Friday, September 20, 2019

Links 20 September 2019

Cover to Jules Michelet's La Sorcière (Witchcraft), 1862.

During tournaments, chess grandmasters burn calories like marathon runners. The average top player loses 10-12 pounds over the course of a 10-day tournament, and a championship match had to be cancelled in 1984 after Anatoly Karpov lost 22 pounds.

Cryptography in Renaissance Venice. They had an official Cryptographer by 1506.

"Pseudoaddiction" has become a hated word for drug companies pushing opiates and has even been denounced in the US Senate, but really it is one way of trying to understand the very complex problem of who should get pain killers and how much. Sometimes people begging for more morphine are addicts, but sometimes they are just in terrible pain, and if you think it is easy to tell the difference you should read this article.

Excellent long article by Robert Wroth on the hell that is Yemen at war, with some background on how it got that way. Trigger warning: awful photos of famine victims.

In Nairobi, concrete tenements are replacing shacks as the main housing for the poor. How you feel about this news might say something important about you.

The Free Library of Philadelphia owns a copy of Shakespeare's First Folio, printed in 1623, that was annotated in the 17th century. Jason-Scott Warren claims the annotator was John Milton, and several scholars have chimed in and said they agree.

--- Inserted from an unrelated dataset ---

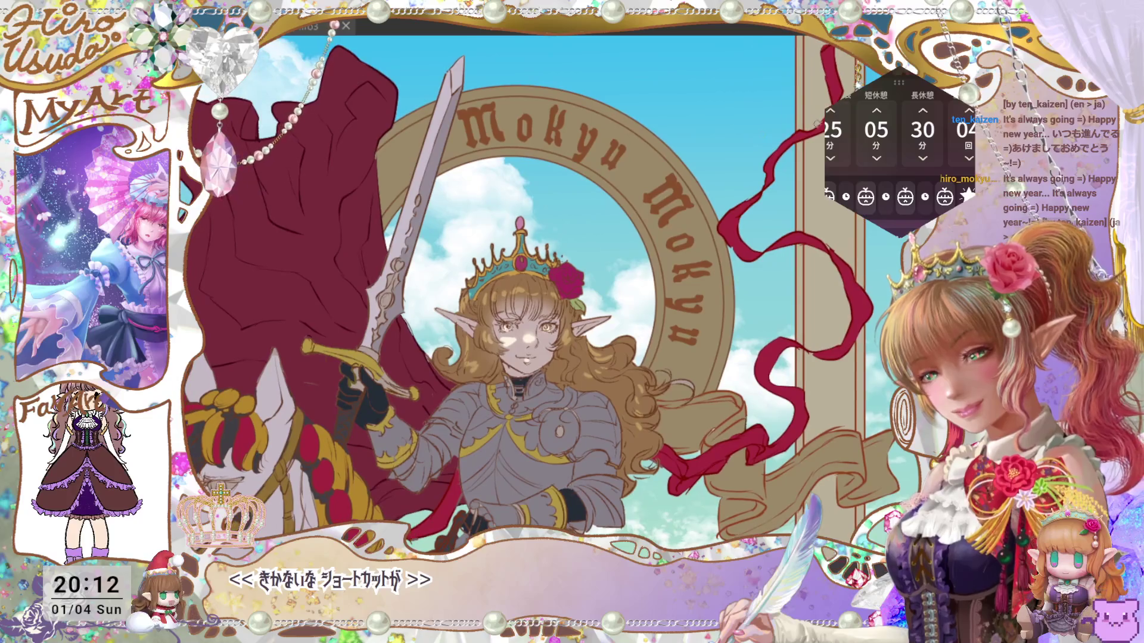
drag(448, 77, 407, 222)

Brazil as a green country:
It is unfair to single out Brazil for criticism. It is one of the world’s greenest countries: over 60 per cent of its territory is covered with natural vegetation, its agriculture grew based on productivity gains and technology rather than land expansion, and about 45 per cent of its energy comes from renewables, compared with a global average of 14 per cent. It also has one of the world’s most stringent land usage regulations, known as the forest code. How many farmers around the world are required to leave aside 20-80 per cent (depending on the biome) of their native forest land?
Amusing obituary of a lifelong prankster.

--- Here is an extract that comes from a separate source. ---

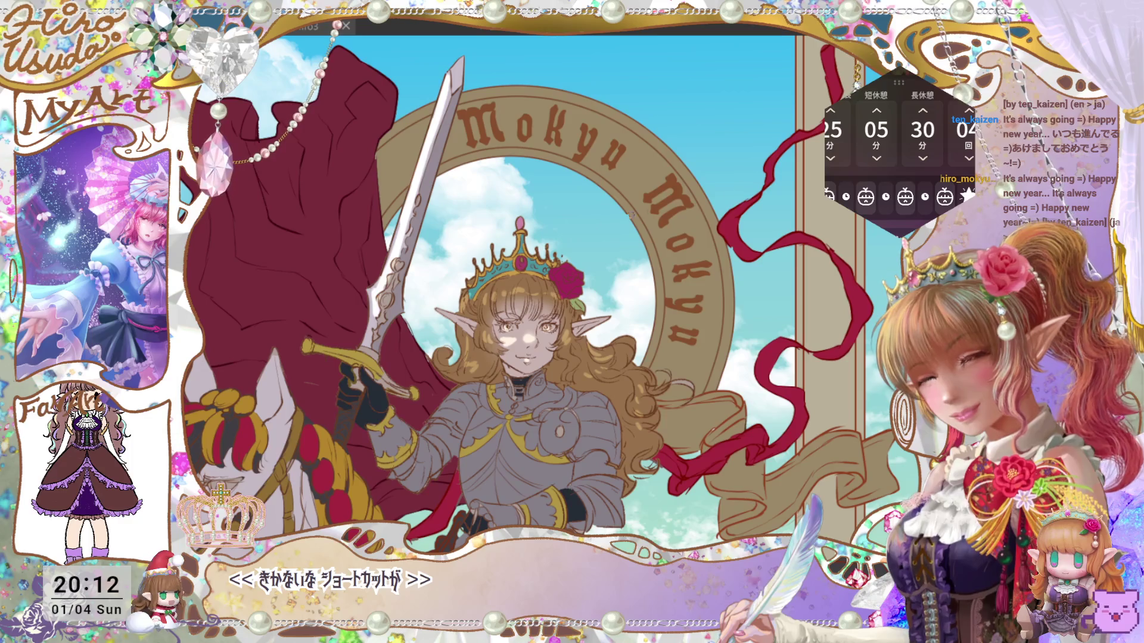
scroll(593, 223, down, 3)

Zaddies: the current vogue for white-haired male runway models.

Remembering the time when two Viet Cong commandos sank a major US warship in Saigon harbor. The North Vietnamese put this on a postage stamp, but the US government denied it had even happened and I just learned about it today.

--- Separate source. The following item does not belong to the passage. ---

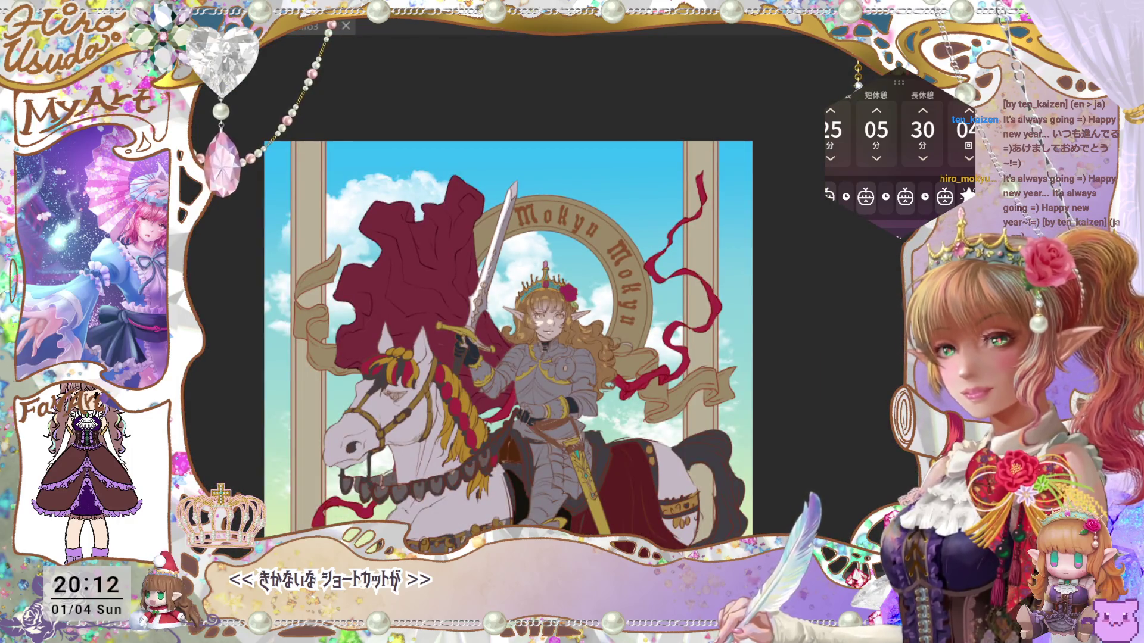
scroll(574, 303, up, 3)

Following the Transumanza in Italy, the ancient journey of cattle from summer to winter pasture, very authentic except for the tourists and the two documentary film teams.

This week's web site: Orkneyjar, a wonderful collection of articles on the history, archaeology, folklore, and everything else about the Orkneys.

1 comment:

G. Verloren said...

The obituary was absolutely heartwarming. An everyday hero, making the world just a little more absurd and wonderful.